En 2016, nous devrons poursuivre sur notre lancée et tout faire pour que les accords conclus soient promptement suivis d’effet. Pour ce faire, il faut mobiliser toutes les énergies. En ma qualité de Président de l’Assemblée générale des Nations Unies, j’en ai fait ma priorité.
Quant aux gouvernements, ils devront identifier les changements qui seront nécessaires pour atteindre les nouveaux objectifs et s’y préparer. Ils devront par exemple investir dans les services essentiels pour que chacun puisse réaliser son potentiel, mettre en place un cadre juridique et politique propice à une consommation plus responsable et consacrer davantage d’investissements à l’infrastructure durable. Il leur faudra aussi promouvoir une gouvernance plus transparente et plus inclusive pour que chacun contribue selon ses moyens et puisse vivre en toute liberté, dans un monde plus sûr, plus uni et plus équitable.

Au niveau international, le système des Nations Unies doit être prêt à apporter aux pays l’appui dont ils ont besoin. Nous devons également veiller à ce que les décisions d’ordre économique prises par des instances internationales telles que la Banque mondiale, le FMI, le G20 et d’autres cadrent bien avec le Programme de développement durable.

Dans le domaine de la paix et la sécurité, il faut que l’ONU change pour mieux être à même de mieux prévenir les conflits et mieux protéger les droits de l’homme, en intervenant avant qu’il ne soit trop tard.

La réalisation des objectifs de développement durable exige également la participation du secteur privé, dont les activités doivent être alignées sur la philosophie qui sous-tend les nouveaux objectifs. Les entreprises peuvent tirer parti de leur esprit d’innovation pour soutenir le développement durable et unir leurs forces avec celles des gouvernements et d’autres acteurs clefs pour soutenir et financer la réalisation des nouveaux objectifs. Je pense notamment aux institutions financières, qui doivent adhérer à l’idée du changement. Les gouvernements doivent mettre en place un cadre règlementaire et fiscal propre à convaincre le secteur privé que l’investissement vert est rentable non seulement pour l’environnement et l’avenir de l’humanité, mais aussi pour les affaires. Enfin, le changement ne sera pas possible sans l’action de la société civile et la pression des simples citoyens.

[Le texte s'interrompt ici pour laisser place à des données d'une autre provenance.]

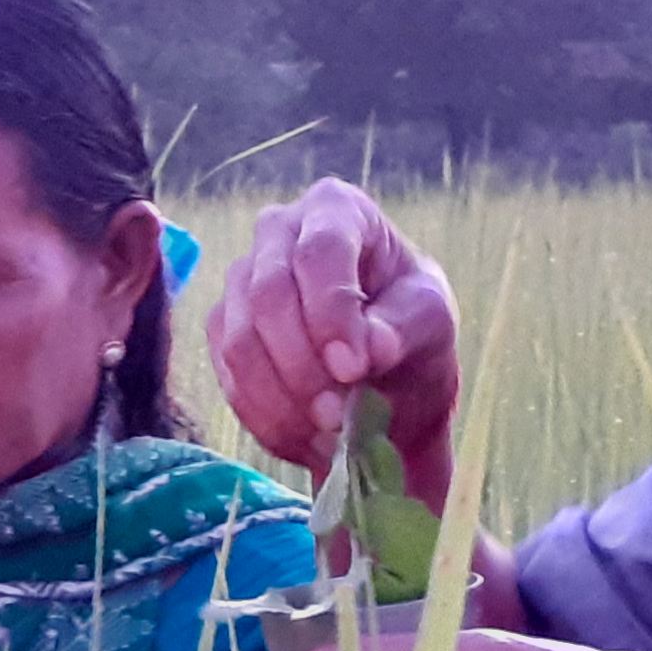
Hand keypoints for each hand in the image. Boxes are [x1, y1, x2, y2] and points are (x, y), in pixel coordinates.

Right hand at [206, 177, 460, 492]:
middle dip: (301, 366)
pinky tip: (310, 441)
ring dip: (283, 403)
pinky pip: (230, 381)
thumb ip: (403, 327)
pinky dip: (270, 422)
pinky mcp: (222, 331)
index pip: (320, 251)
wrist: (389, 367)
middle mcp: (277, 232)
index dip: (330, 312)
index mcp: (336, 209)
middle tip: (339, 417)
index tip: (352, 369)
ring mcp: (241, 280)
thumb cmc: (412, 325)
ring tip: (330, 438)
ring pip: (240, 343)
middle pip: (268, 295)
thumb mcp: (430, 321)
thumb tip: (370, 348)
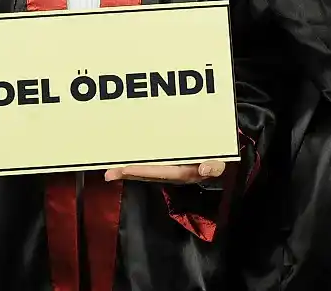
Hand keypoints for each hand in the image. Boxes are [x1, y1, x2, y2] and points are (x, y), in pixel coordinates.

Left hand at [103, 160, 224, 184]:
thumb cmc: (218, 157)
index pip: (163, 172)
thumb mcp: (221, 162)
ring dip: (127, 171)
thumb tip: (204, 169)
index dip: (145, 171)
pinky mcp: (165, 165)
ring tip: (109, 171)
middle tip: (109, 173)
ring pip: (146, 171)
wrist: (219, 157)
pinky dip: (134, 165)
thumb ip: (215, 166)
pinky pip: (148, 165)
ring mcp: (168, 170)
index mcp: (185, 172)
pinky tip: (121, 163)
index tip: (128, 168)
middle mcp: (173, 173)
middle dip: (129, 173)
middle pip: (149, 174)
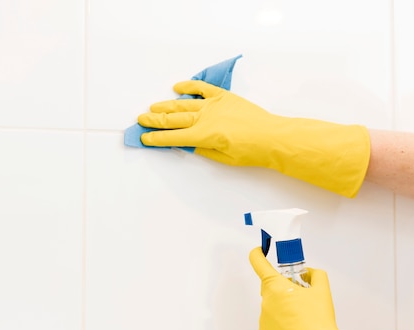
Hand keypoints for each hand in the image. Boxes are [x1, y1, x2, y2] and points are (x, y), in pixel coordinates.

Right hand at [138, 80, 370, 197]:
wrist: (272, 136)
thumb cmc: (250, 152)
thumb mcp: (223, 158)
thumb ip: (202, 150)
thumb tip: (187, 144)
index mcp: (204, 136)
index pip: (174, 137)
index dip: (157, 138)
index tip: (144, 138)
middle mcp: (205, 118)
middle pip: (174, 119)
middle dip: (155, 120)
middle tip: (141, 120)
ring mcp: (214, 105)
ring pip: (184, 104)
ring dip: (166, 105)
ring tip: (152, 107)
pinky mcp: (224, 96)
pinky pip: (203, 89)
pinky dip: (189, 86)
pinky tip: (177, 87)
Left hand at [249, 247, 399, 329]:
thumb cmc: (318, 321)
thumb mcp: (322, 290)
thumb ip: (316, 274)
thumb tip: (309, 274)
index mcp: (276, 286)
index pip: (258, 263)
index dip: (257, 254)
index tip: (259, 251)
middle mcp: (265, 301)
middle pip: (270, 288)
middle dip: (283, 290)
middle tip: (300, 297)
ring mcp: (262, 319)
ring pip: (272, 308)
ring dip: (283, 309)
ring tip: (302, 320)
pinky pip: (271, 325)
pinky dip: (281, 326)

Les organisations non gouvernementales devront tenir les gouvernements comptables des engagements qu’ils ont pris en 2015. Les fondations caritatives devront soutenir des causes qui servent les objectifs de développement durable et collaborer plus efficacement avec les pouvoirs publics et les autres parties prenantes. Les particuliers, jeunes ou moins jeunes, peuvent utiliser les moyens extraordinaires offerts par les technologies de l’information pour devenir les principaux moteurs de la mise en œuvre. 2015 a été une année de progrès incroyables; 2016 doit être celle où la transformation nécessaire pour un monde plus juste et plus viable portera ses premiers fruits.